1 Leitsatz
Die Umstellung des Rubrums von den Wohnungseigentümern hin zur Gemeinschaft der Wohnungseigentümer ändert nichts am Anfall eines bereits verdienten Mehrvertretungszuschlags.
2 Normenkette
Nr. 1008 VV RVG; § 44 Abs. 1, Abs. 2 WEG
3 Das Problem
Wohnungseigentümer K erhebt zunächst gegen die anderen Wohnungseigentümer eine Beschlussklage. Für diese meldet sich Rechtsanwalt X. Wohnungseigentümer K stellt die Klage dann wegen § 44 Abs. 2 Satz 1 WEG auf die Gemeinschaft der Wohnungseigentümer um. Die Klage wird abgewiesen. Fraglich ist, ob X die Gebühr Nr. 1008 VV RVG verdient hat. Das AG verneint die Frage, da die Gemeinschaft der Wohnungseigentümer die Beklagte sei.
4 Die Entscheidung
Das sieht das LG anders! Nach der Kostengrundentscheidung habe K die Kosten des Rechtsstreits zu tragen. Entscheidend für den Anfall des Gebührentatbestands aus Nr. 1008 VV RVG sei der tatsächliche Auftrag, der dem Rechtsanwalt erteilt werde. Solle er die einzelnen Wohnungseigentümer vertreten, so erhalte er den Mehrvertretungszuschlag. Solle er hingegen die Gemeinschaft der Wohnungseigentümer vertreten, stehe ihm der Mehrvertretungszuschlag nicht zu. Unerheblich sei, ob der Rechtsanwalt den nach materiellem Recht Falschen vertrete, also z. B., wie im Fall, da Wohnungseigentümer K – versehentlich – die anderen Wohnungseigentümer beklagt habe, für mehrere Wohnungseigentümer tätig werde. Entscheidend sei, für wen der Rechtsanwalt tätig sein sollte und nicht, für wen er nach materiellem Recht hätte tätig sein müssen. Das gelte sowohl für Aktiv- wie für Passivverfahren. Die Umstellung eines Antrags, sei es auch durch die Änderung des Passivrubrums, ändere an dem Anfall des Mehrvertretungszuschlags nichts, wenn zunächst die einzelnen Wohnungseigentümer verklagt worden seien.
5 Hinweis
Problemüberblick
Im Fall geht es um das Kostenrecht. Zu fragen ist, ob ein Rechtsanwalt durch eine Klageänderung (hier: der Wechsel des Beklagten) einen Teil der bereits verdienten Gebühren verliert. Diese Frage wird vom LG zutreffend verneint.

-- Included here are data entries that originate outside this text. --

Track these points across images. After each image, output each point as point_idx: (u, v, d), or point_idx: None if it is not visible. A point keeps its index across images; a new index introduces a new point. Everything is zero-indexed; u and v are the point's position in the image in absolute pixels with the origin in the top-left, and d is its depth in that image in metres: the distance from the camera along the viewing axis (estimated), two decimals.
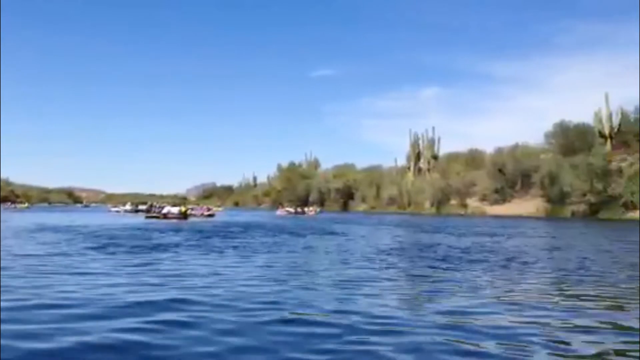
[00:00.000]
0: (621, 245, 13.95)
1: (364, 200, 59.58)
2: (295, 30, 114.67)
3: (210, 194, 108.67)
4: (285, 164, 77.08)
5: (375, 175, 60.15)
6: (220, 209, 50.71)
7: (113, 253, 9.73)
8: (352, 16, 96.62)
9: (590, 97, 78.66)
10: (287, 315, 4.56)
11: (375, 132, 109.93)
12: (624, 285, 6.80)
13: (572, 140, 43.72)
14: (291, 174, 71.74)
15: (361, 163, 73.96)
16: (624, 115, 42.59)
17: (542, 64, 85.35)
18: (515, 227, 23.93)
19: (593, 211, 37.07)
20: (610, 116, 42.24)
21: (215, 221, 26.79)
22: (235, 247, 11.32)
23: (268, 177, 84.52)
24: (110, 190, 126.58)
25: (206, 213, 34.06)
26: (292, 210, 44.70)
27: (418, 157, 57.39)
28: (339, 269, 7.87)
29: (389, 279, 6.91)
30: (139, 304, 4.90)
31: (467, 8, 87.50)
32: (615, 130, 42.02)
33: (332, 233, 17.72)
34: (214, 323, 4.21)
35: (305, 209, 44.90)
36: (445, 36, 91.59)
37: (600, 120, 42.60)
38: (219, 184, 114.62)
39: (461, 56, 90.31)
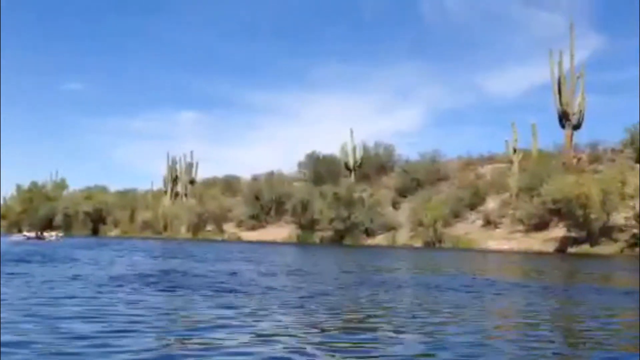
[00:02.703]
0: (350, 267, 14.89)
1: (116, 224, 56.02)
2: (45, 38, 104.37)
3: None
4: (26, 184, 68.95)
5: (129, 199, 57.07)
6: None
7: None
8: (110, 31, 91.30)
9: (338, 131, 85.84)
10: None
11: (130, 154, 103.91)
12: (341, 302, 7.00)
13: (321, 170, 46.84)
14: (33, 195, 64.47)
15: (115, 185, 69.60)
16: (365, 150, 46.96)
17: (297, 97, 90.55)
18: (263, 252, 24.37)
19: (339, 237, 39.68)
20: (354, 150, 46.12)
21: None
22: None
23: (4, 199, 74.70)
24: None
25: None
26: (31, 235, 39.85)
27: (175, 181, 55.95)
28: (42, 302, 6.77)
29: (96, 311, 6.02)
30: None
31: (224, 35, 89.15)
32: (359, 163, 45.99)
33: (66, 260, 15.85)
34: None
35: (45, 234, 40.38)
36: (205, 61, 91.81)
37: (346, 153, 46.23)
38: None
39: (220, 82, 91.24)
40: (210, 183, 54.71)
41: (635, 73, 72.39)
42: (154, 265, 14.15)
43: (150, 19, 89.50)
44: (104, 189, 63.07)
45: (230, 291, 8.54)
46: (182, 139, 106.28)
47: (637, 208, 28.25)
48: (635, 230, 28.40)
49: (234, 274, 11.88)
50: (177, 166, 56.56)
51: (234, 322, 5.68)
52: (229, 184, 53.26)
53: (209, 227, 48.76)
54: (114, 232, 54.52)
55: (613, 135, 57.51)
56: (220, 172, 57.90)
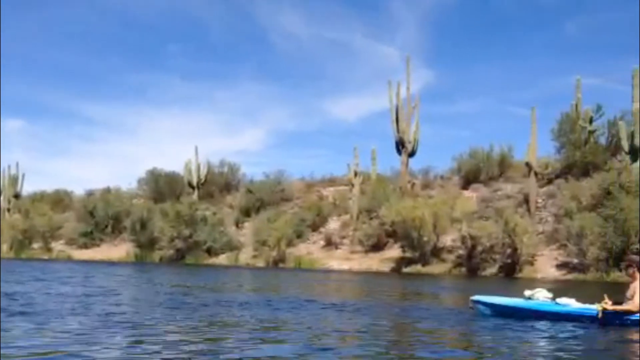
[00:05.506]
0: (176, 288, 14.16)
1: None
2: None
3: None
4: None
5: None
6: None
7: None
8: None
9: (180, 148, 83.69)
10: None
11: None
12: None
13: (163, 187, 45.06)
14: None
15: None
16: (210, 168, 45.93)
17: (137, 112, 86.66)
18: (93, 272, 22.81)
19: (180, 256, 38.25)
20: (199, 168, 44.90)
21: None
22: None
23: None
24: None
25: None
26: None
27: None
28: None
29: None
30: None
31: (58, 43, 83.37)
32: (203, 181, 44.82)
33: None
34: None
35: None
36: (35, 68, 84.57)
37: (189, 171, 44.86)
38: None
39: (51, 92, 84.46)
40: (38, 197, 50.08)
41: (461, 107, 79.39)
42: None
43: None
44: None
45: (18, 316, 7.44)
46: (6, 149, 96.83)
47: (463, 231, 30.20)
48: (461, 252, 30.35)
49: (31, 296, 10.59)
50: (0, 179, 51.21)
51: None
52: (60, 199, 49.29)
53: (36, 245, 44.56)
54: None
55: (442, 163, 62.11)
56: (49, 186, 53.40)
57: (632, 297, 8.26)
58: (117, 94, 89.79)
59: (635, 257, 9.00)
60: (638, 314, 8.27)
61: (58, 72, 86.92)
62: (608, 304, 8.33)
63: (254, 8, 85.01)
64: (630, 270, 8.46)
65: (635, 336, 7.66)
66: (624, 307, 8.30)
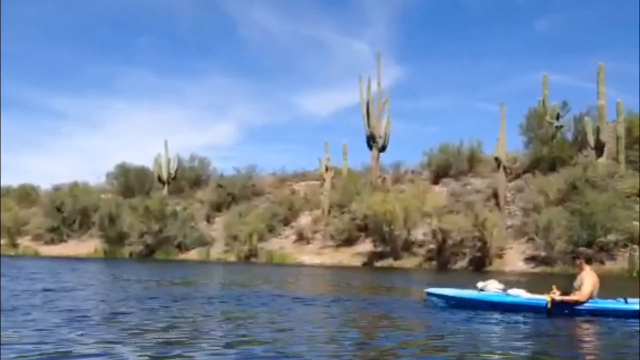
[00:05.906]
0: (139, 284, 14.08)
1: None
2: None
3: None
4: None
5: None
6: None
7: None
8: None
9: (152, 142, 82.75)
10: None
11: None
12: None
13: (132, 182, 44.54)
14: None
15: None
16: (180, 163, 45.48)
17: (105, 105, 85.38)
18: (59, 268, 22.40)
19: (150, 251, 37.91)
20: (169, 162, 44.44)
21: None
22: None
23: None
24: None
25: None
26: None
27: None
28: None
29: None
30: None
31: (22, 35, 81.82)
32: (173, 176, 44.39)
33: None
34: None
35: None
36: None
37: (160, 166, 44.35)
38: None
39: (16, 84, 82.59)
40: (3, 192, 48.96)
41: (431, 102, 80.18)
42: None
43: None
44: None
45: None
46: None
47: (433, 225, 30.49)
48: (432, 246, 30.64)
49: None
50: None
51: None
52: (26, 194, 48.33)
53: (2, 241, 43.70)
54: None
55: (413, 158, 62.53)
56: (15, 181, 52.36)
57: (580, 287, 8.51)
58: (86, 88, 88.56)
59: (582, 250, 9.26)
60: (586, 304, 8.47)
61: (26, 65, 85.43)
62: (556, 294, 8.56)
63: (225, 2, 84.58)
64: (578, 262, 8.78)
65: (582, 325, 7.86)
66: (572, 297, 8.48)
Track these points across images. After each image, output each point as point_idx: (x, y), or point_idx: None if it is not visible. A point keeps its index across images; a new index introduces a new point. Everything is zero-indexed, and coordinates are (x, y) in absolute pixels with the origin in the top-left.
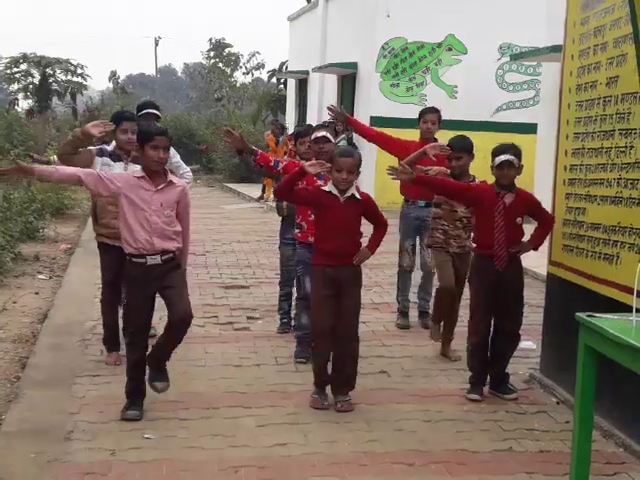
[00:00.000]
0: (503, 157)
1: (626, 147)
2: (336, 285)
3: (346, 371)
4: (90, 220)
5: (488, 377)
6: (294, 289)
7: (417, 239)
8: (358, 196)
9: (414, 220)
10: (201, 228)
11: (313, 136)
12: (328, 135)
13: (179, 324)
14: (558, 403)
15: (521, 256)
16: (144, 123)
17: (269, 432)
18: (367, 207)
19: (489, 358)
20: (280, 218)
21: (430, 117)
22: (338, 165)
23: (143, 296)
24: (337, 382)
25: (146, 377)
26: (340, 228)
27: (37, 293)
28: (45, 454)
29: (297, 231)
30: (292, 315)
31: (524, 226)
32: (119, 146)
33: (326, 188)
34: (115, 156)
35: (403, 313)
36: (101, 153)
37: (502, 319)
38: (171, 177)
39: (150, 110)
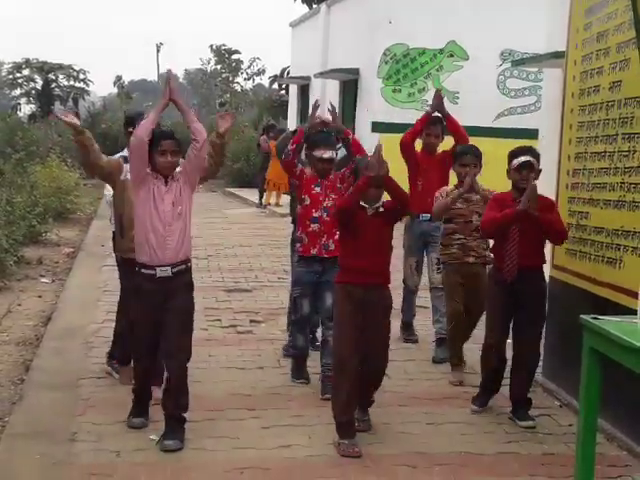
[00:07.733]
0: (523, 158)
1: (629, 151)
2: (363, 310)
3: (368, 396)
4: (93, 223)
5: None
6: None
7: (424, 256)
8: (382, 209)
9: (419, 237)
10: (203, 232)
11: (319, 155)
12: (333, 155)
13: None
14: (561, 406)
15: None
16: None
17: (273, 434)
18: (390, 207)
19: (511, 380)
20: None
21: (434, 130)
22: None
23: (149, 308)
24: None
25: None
26: (368, 243)
27: (40, 296)
28: (50, 456)
29: (298, 245)
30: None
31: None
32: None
33: None
34: None
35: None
36: (126, 160)
37: (517, 338)
38: (174, 173)
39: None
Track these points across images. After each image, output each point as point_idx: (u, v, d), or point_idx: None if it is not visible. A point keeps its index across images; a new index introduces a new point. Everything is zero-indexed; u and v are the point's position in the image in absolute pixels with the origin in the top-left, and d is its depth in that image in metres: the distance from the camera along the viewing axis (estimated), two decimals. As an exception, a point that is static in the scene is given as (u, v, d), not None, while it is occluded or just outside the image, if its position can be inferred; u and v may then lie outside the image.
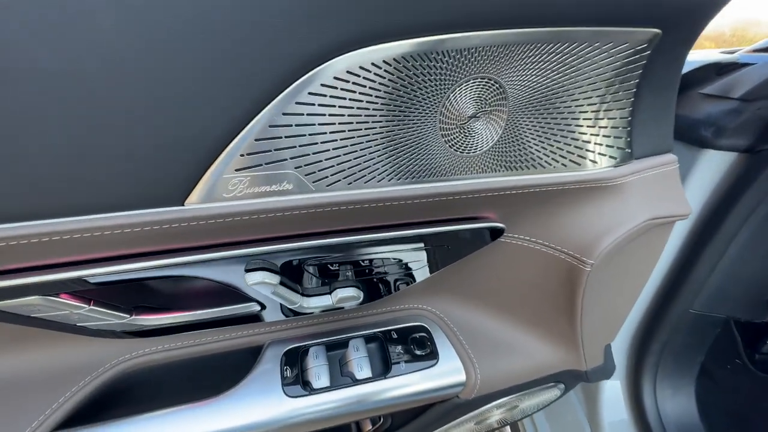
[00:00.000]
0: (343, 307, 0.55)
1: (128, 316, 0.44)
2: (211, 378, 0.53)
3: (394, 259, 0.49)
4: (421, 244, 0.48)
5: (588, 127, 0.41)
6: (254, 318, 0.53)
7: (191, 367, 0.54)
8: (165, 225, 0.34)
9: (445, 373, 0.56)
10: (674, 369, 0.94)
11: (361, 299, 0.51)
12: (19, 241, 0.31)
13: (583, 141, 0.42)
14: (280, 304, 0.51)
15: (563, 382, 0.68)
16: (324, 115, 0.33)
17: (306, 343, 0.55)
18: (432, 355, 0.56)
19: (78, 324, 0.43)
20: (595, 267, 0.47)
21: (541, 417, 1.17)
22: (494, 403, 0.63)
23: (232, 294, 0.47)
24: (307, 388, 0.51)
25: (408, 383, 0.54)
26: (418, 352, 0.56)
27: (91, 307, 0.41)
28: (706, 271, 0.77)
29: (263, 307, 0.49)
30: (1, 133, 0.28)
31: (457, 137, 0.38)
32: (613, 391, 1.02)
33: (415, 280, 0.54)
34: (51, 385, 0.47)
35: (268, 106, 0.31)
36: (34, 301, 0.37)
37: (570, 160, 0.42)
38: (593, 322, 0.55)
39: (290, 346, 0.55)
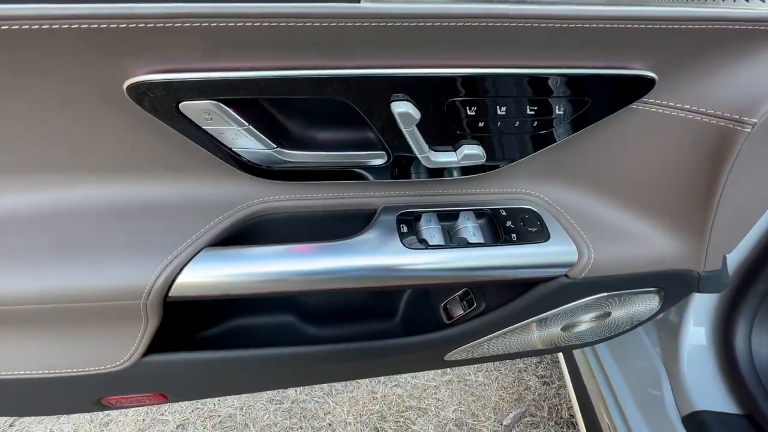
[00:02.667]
0: (444, 176, 0.55)
1: (274, 146, 0.47)
2: (329, 235, 0.56)
3: (520, 114, 0.48)
4: (547, 102, 0.47)
5: None
6: (372, 177, 0.54)
7: (312, 222, 0.58)
8: (340, 22, 0.35)
9: (558, 248, 0.55)
10: (778, 314, 0.87)
11: (485, 159, 0.51)
12: (202, 21, 0.34)
13: None
14: (393, 167, 0.52)
15: (666, 289, 0.65)
16: None
17: (417, 209, 0.57)
18: (543, 233, 0.56)
19: (232, 149, 0.47)
20: (756, 128, 0.43)
21: (611, 362, 1.14)
22: (595, 297, 0.62)
23: (364, 140, 0.49)
24: (424, 244, 0.53)
25: (520, 253, 0.54)
26: (528, 229, 0.56)
27: (249, 127, 0.44)
28: None
29: (389, 157, 0.50)
30: None
31: None
32: (696, 336, 0.96)
33: (532, 150, 0.53)
34: (198, 212, 0.52)
35: None
36: (208, 106, 0.41)
37: None
38: (729, 209, 0.51)
39: (403, 211, 0.56)
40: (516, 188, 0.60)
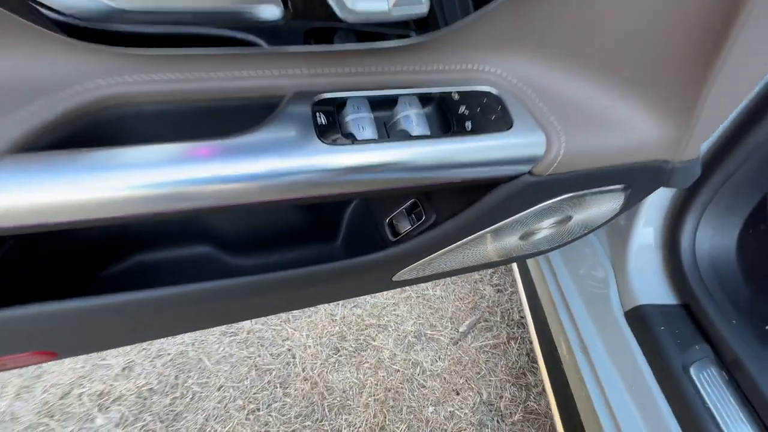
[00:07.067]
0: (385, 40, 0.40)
1: None
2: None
3: None
4: None
5: None
6: (273, 54, 0.38)
7: (188, 120, 0.41)
8: None
9: (523, 138, 0.44)
10: (726, 208, 0.87)
11: (426, 9, 0.36)
12: None
13: None
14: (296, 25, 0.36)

Was ist für die Verwaltung besonders wichtig?
Die Gemeinschaft der Wohnungseigentümer ist nach § 44 Abs. 2 Satz 1 WEG die Beklagte der Beschlussklagen. Um sich angemessen verteidigen zu können, sollte sich die Gemeinschaft der Wohnungseigentümer in aller Regel durch einen Rechtsanwalt vertreten lassen. Ob die Verwaltung befugt ist, ohne Einschaltung der Wohnungseigentümer einen entsprechenden Vertrag namens der Gemeinschaft der Wohnungseigentümer zu schließen, ist an § 27 Abs. 1 Satz 1 WEG zu messen. In der Regel wird danach der Auftrag erteilt werden können, ohne die Wohnungseigentümer zu beteiligen. Jedenfalls dürfte kaum ein Fall vorstellbar sein, in dem der Gemeinschaft der Wohnungseigentümer durch die Einschaltung eines Rechtsanwalts ein Schaden droht. Anders mag es sein, wenn die Verwaltung bei der Auswahl eines Rechtsanwalts ermessensfehlerhaft gehandelt hat.